2. Syarat Sah Talak & Peran Wali Perempuan
Dalam syariat, talak harus memenuhi rukun: suami yang baligh-berakal, istri yang masih dalam ikatan sah, lafaz talak jelas, dan tidak dalam keadaan talak bid’ah seperti saat haid/nifas atau saat baru digauli. Tokoh masyarakat menekankan, wali pihak perempuan wajib dilibatkan sejak mediasi untuk memastikan iddah dihitung benar dan tidak ada ruju’ yang terabaikan jika talak raj’i.
3. Ketentuan Iddah & Masa Tunggu Dijaga Ketat
Masa iddah jadi sorotan utama. Untuk perempuan ditalak dan masih haid: 3 kali quru’ QS Al-Baqarah: 228. Untuk yang menopause/hamil: sampai melahirkan QS At-Talaq: 4. Mahkamah Syar’iyah diminta menolak pendaftaran nikah baru jika akta cerai terbit tapi masa iddah belum selesai. Ini untuk menjaga nasab anak agar tidak tercampur, sesuai kaidah “al-walad lil firasy” – anak dinasabkan ke suami sah.
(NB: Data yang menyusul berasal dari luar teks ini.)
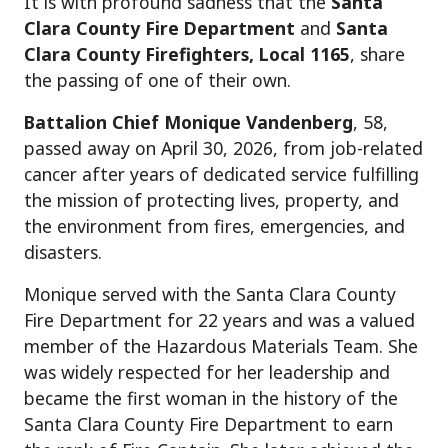
It is with profound sadness that the
Santa
Clara County Fire Department
and
Santa
Clara County Firefighters
, Local 1165
, share
the passing of one of their own.
Battalion Chief Monique Vandenberg
, 58,
passed away on April 30, 2026, from job-related
cancer after years of dedicated service fulfilling
the mission of protecting lives, property, and
the environment from fires, emergencies, and
disasters.
Monique served with the Santa Clara County
Fire Department for 22 years and was a valued
member of the Hazardous Materials Team. She
was widely respected for her leadership and
became the first woman in the history of the
Santa Clara County Fire Department to earn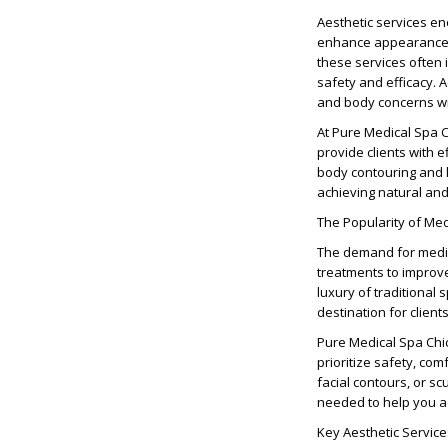
Aesthetic services e
enhance appearance, c
these services often
safety and efficacy. A
and body concerns wi
At Pure Medical Spa Ch
provide clients with e
body contouring and l
achieving natural and
The Popularity of Me
The demand for medic
treatments to improv
luxury of traditiona
destination for clien
Pure Medical Spa Chic
prioritize safety, com
facial contours, or s
needed to help you a
Key Aesthetic Servic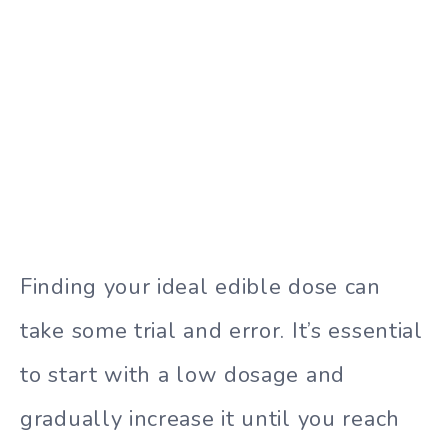
Finding your ideal edible dose can
take some trial and error. It’s essential
to start with a low dosage and
gradually increase it until you reach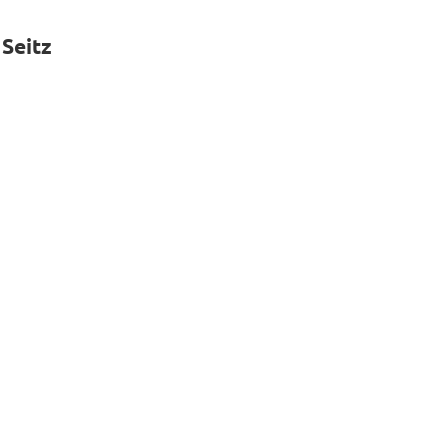
 Seitz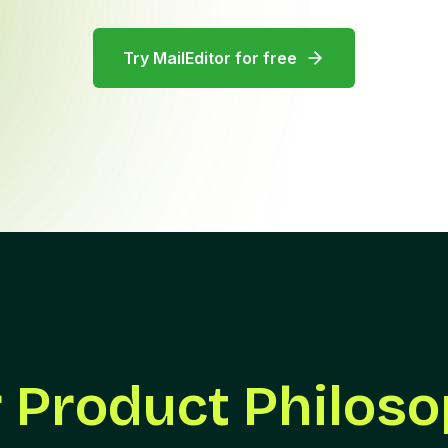
Try MailEditor for free
 Product Philos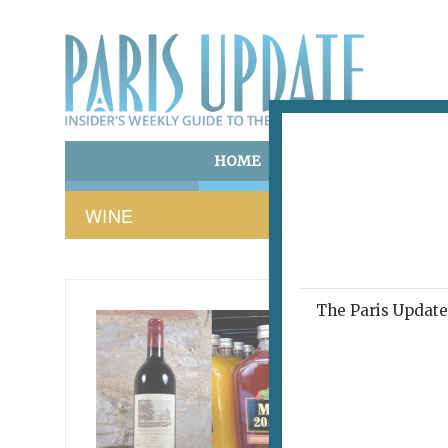
HOME
ART & CULTURE
E
WINE
The Paris Update 
FRENCH 
A WINE 
Less
Bad.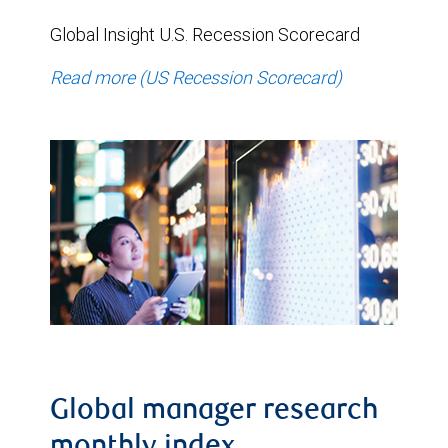
Global Insight U.S. Recession Scorecard
Read more (US Recession Scorecard)
Global manager research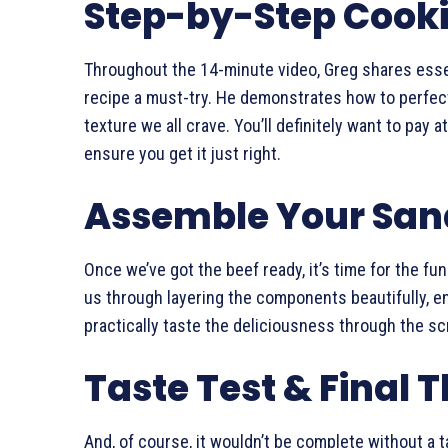
Step-by-Step Cook
Throughout the 14-minute video, Greg shares esse
recipe a must-try. He demonstrates how to perfect
texture we all crave. You’ll definitely want to pay
ensure you get it just right.
Assemble Your Sa
Once we’ve got the beef ready, it’s time for the fu
us through layering the components beautifully, e
practically taste the deliciousness through the sc
Taste Test & Final 
And, of course, it wouldn’t be complete without a t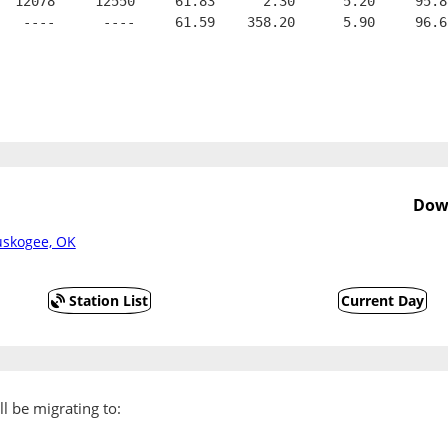
  12078     12550     61.83      2.30      5.20     95.8
   ----      ----     61.59    358.20      5.90     96.6
Dow
uskogee, OK
Station List
Current Day
l be migrating to: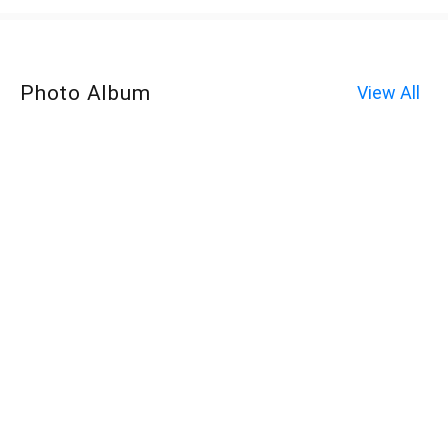
Photo Album
View All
4. Harta Gono-Gini & Kewarisan Sesuai Faraid
Untuk harta bersama, tokoh masyarakat minta hakim merujuk kaidah syirkah dan ‘urf Aceh, tapi tetap tidak bertentangan dengan Al-Qur’an QS An-Nisa: 7-12 tentang waris. Jika ada sengketa gono-gini, pembagiannya harus setelah utang, wasiat, lalu baru waris. MPU dan alim ulama diusulkan jadi Dewan Pertimbangan Syariat agar ijtihad hakim tidak keluar dari nash.
5. Ulama MPU Jadi Dewan Pertimbangan Putusan
Usulan paling krusial: setiap putusan cerai, itsbat nikah, dan kewarisan wajib dimintakan fatwa pertimbangan MPU Kabupaten/Provinsi. Alasannya: “fas-aluahladz dzikri inkuntumlata’lamun” QS An-Nahl: 43. Ulama dianggap lebih memahami maqashid syariah: hifzhun nasl menjaga keturunan, hifzhunmaal menjaga harta, dan hifzhud diin – menjaga agama.
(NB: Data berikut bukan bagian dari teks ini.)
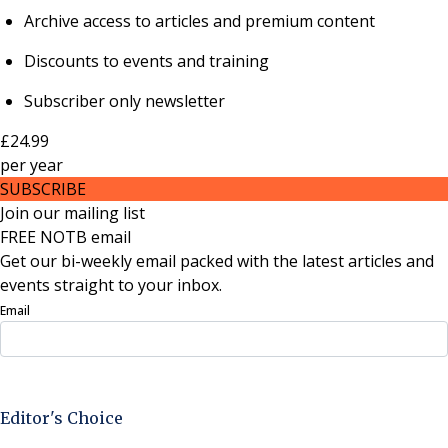
Archive access to articles and premium content
Discounts to events and training
Subscriber only newsletter
£24.99
per
year
SUBSCRIBE
Join our mailing list
FREE NOTB email
Get our bi-weekly email packed with the latest articles and
events straight to your inbox.
Email
Sign Up Now
Editor's Choice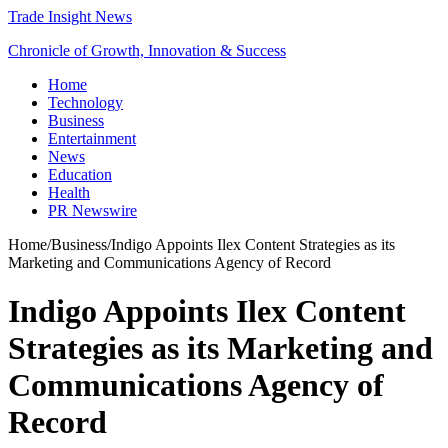
Trade Insight News
Chronicle of Growth, Innovation & Success
Home
Technology
Business
Entertainment
News
Education
Health
PR Newswire
Home
/
Business
/
Indigo Appoints Ilex Content Strategies as its
Marketing and Communications Agency of Record
Indigo Appoints Ilex Content
Strategies as its Marketing and
Communications Agency of
Record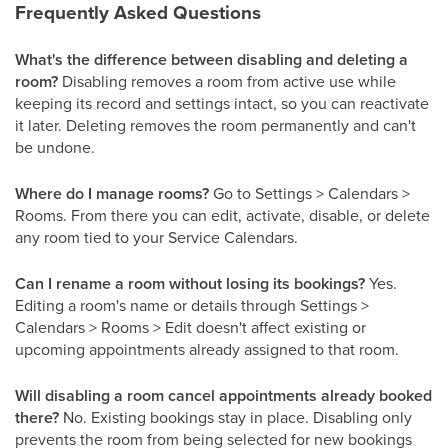
Frequently Asked Questions
What's the difference between disabling and deleting a
room?
Disabling removes a room from active use while
keeping its record and settings intact, so you can reactivate
it later. Deleting removes the room permanently and can't
be undone.
Where do I manage rooms?
Go to Settings > Calendars >
Rooms. From there you can edit, activate, disable, or delete
any room tied to your Service Calendars.
Can I rename a room without losing its bookings?
Yes.
Editing a room's name or details through Settings >
Calendars > Rooms > Edit doesn't affect existing or
upcoming appointments already assigned to that room.
Will disabling a room cancel appointments already booked
there?
No. Existing bookings stay in place. Disabling only
prevents the room from being selected for new bookings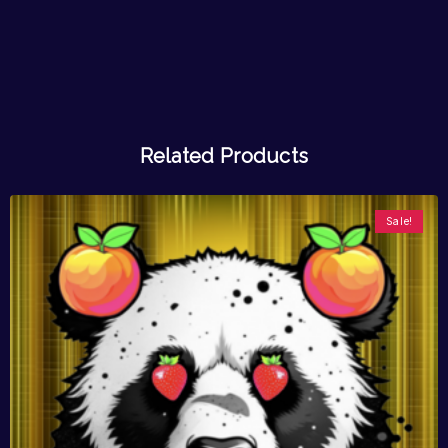
Related Products
Sale!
“Kalau putusan cerai diputus tanpa pertimbangan ulama, bagaimana kita pastikan wanita itu benar-benar ba’i atau masih raj’i? Bagaimana nasab anak yang lahir setelahnya? Ini persoalan akhirat, bukan hanya administrasi,” tegas Abi Nazar.
6. Evaluasi Qanun & Pengawasan Dinas Syariat Islam
Pemerintah Aceh, DPR Aceh, MPU, dan Dinas Syariat Islam diminta mengevaluasi Qanun terkait. Pengawasan harus sampai ke tingkat Mahkamah Syar’iyah se-Aceh agar tidak ada nikah tahliil, nikah siri yang disahkan tanpa wali, atau cerai ghaib tanpa pemberitahuan syar’i.
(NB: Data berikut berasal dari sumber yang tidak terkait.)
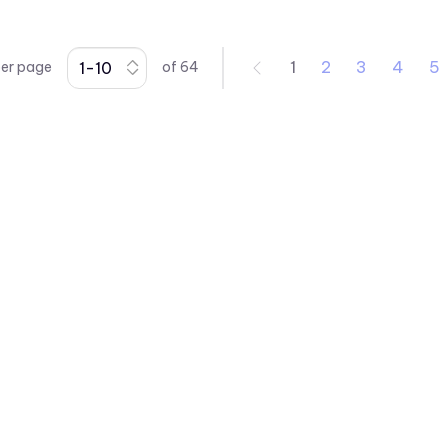
1
2
3
4
5
per page
of
64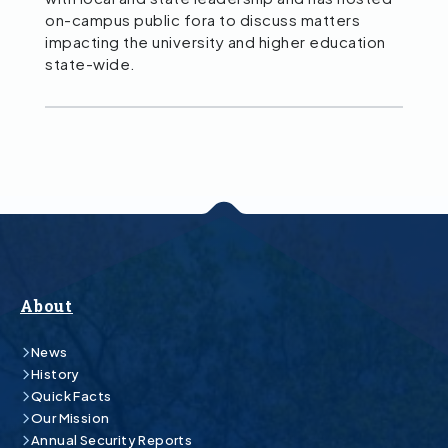
on-campus public fora to discuss matters
impacting the university and higher education
state-wide.
About
News
History
Quick Facts
Our Mission
Annual Security Reports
Tujuannya jelas: setiap perceraian sah secara hukum negara dan syariat. Setiap pernikahan berikutnya punya kepastian nasab. Generasi Aceh lahir dengan status anak sah, bukan anak li’an atau anak zina.
Hingga berita ini tayang, Mahkamah Syar’iyah Aceh Timur belum memberi keterangan resmi. Redaksi membuka ruang hak jawab untuk pemberitaan berimbang. (AYD)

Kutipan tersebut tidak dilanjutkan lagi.